A lot of what we know about climate change comes from intricate mathematical models. But what if those models are wrong, and it's much worse than we thought?
According to a new study, scientists have been estimating the impact of a critical aspect of glacier melt all wrong, and in fact it's 100 times worse than previously believed. This finding has implications for our understanding of sea level rise as a result of climate change, which threatens to flood islands and coastal cities and displace millions of people.
In a paper published in Science on Thursday, researchers from the University of Oregon took a look at how the LeConte Glacier in Alaska was melting underwater. Rather than rely on models to estimate the rate of underwater melt—when warm ocean water causes the underside of a glacier to melt—they took direct measurements. According to their findings, the underwater melt rate of the glacier was 100 times faster than the models predicted.
Melting underwater 100 times faster doesn’t mean that the glaciers are retreating overall at the same rate, however. For these Alaskan glaciers, losing mass is a combination of surface melting, icebergs breaking off, and underwater melting. However, co-author Rebecca Jackson said, underwater melting accelerates the process of glacial melting, a process that scientists are only beginning to understand and quantify.
“The real importance of the underwater melting is that it’s the spark that accelerates the retreat, it creates a feedback loop,” Jackson said. “The melting itself is not the glacial retreat, it gets the whole thing to flow faster.”
Because we didn’t fully understand it, this feedback loop hasn’t been readily factored into our projections of sea level rise caused by melting glaciers.
According to the study, scientists have been going about estimating underwater melt for tidewater glaciers, which flow into the ocean, all wrong. Tidewater glaciers interact with the ocean differently than other sea ice.
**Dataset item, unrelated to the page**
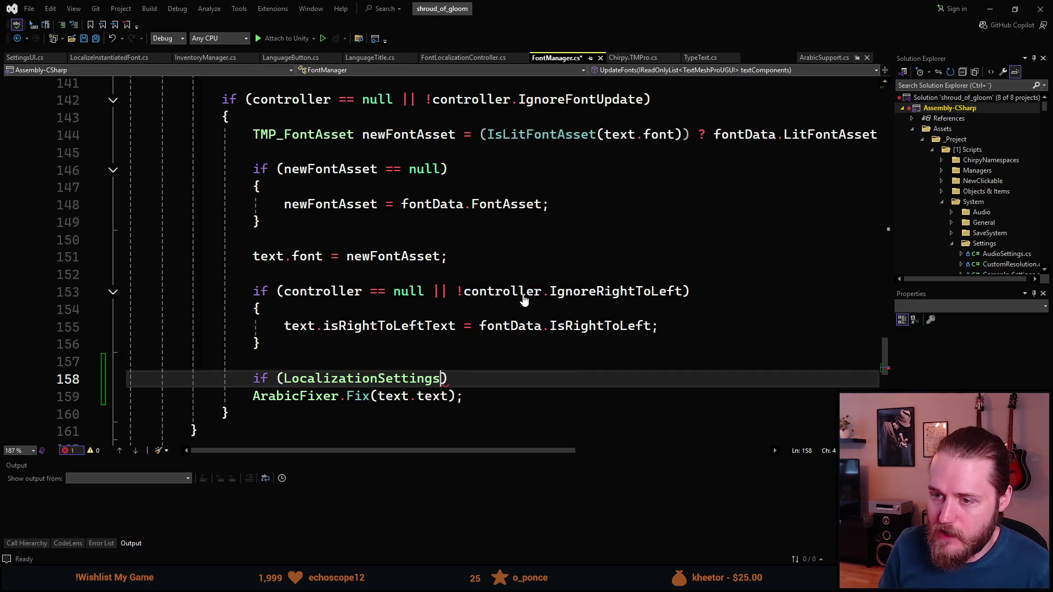
{"action": "type", "text": "Sele"}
Many of the models we use to determine glacial melting are based on horizontal ice shelves and then adapted to tidewater glaciers, which have a much more vertical boundary with the sea. With a better understanding of the physics of tidewater glaciers specifically, Jackson said she hopes that we can build better models.
The researchers used some clever approaches to measuring glacier melt, including autonomous kayaks equipped with jet engines. They also used multibeam sonar to scan the glacier underwater in August 2016 and May 2017, evaluating the exact shape of the ice-ocean interface.
“Sonar is usually what we use to scan the sea floor or look at the shape of that,” Jackson said. “We turned it sideways and pointed it at the glacier.”
Observing glaciers directly is notoriously tricky. The most important region to test is within a half-mile of the glacier, but large chunks of ice breaking off make it pretty dangerous. To overcome this barrier, the researchers combined sonar to observe the underwater melting with radar for the above-water melting.
“We’re trying to get at the physics,” Jackson said. “When we know that better, we can combine it with our understanding of the trends of climate change.”